İşte bu şekilde gazeteci olmaya karar verdim. Kendi dünyamın dışına çıkıp, ne kadar önemsiz olduğumu, hayalleri ve ideallerinden ödün veren yetişkinlerin kayıplarını, yanlışları ve doğruları anlatmanın ne pahasına olursa olsun yapılması gerektiğini anladığımda...
Asla büyümemek de kararımdı, olgunlaşmamak değil bundan kastım. Büyümek ve tüm yetişkinlerin bayıldığı ‘mantık çerçevesi’ ne konmak. Dünyanın tüm güzelliği renklerdeyken her resmin siyah- beyaz sergilendiği o mantık çerçevesi.

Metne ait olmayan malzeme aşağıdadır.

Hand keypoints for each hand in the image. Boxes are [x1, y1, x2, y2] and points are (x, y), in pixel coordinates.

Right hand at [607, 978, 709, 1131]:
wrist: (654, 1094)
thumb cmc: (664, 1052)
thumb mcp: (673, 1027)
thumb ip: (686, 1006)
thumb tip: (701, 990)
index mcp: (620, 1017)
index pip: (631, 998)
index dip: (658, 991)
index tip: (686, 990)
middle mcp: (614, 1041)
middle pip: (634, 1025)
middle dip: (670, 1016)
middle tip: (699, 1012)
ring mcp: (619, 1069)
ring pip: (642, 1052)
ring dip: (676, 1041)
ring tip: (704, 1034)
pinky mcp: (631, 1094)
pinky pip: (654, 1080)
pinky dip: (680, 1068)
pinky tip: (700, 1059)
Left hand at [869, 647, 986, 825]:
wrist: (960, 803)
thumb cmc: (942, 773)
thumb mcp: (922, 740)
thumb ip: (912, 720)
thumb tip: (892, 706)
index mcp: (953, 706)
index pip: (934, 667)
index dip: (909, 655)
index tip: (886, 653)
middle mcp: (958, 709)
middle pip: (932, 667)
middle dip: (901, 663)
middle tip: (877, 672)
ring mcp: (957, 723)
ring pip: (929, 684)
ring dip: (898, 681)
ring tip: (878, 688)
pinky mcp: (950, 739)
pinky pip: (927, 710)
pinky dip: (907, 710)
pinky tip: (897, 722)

Exupéry haklıydı. Yetişkinlere her şeyi açıklamak zorunda kalmak bizler için çok ama çok yorucu olabiliyor bazen. Çoğunlukla da asla dinlemediklerinden. Önce onlar için üzülür devamlı bir uykuda olduklarını düşünürdüm, bunu düzeltebilirdik. Ancak, Gandhi’nin de dediği gibi ‘Yalnızca uykuda olan bir insanı uyandırabilirsiniz, ama bir kişi uyumuyor da uyuyor taklidi yapıyorsa, tüm çabalarınız nafiledir.’

Yazmak, anlatmak yine de yetişkinlere ulaşabilmenin vazgeçilmez yoludur, unutmayın! Bu yüzden ‘Gerçek önemlidir, onu söyleyin!’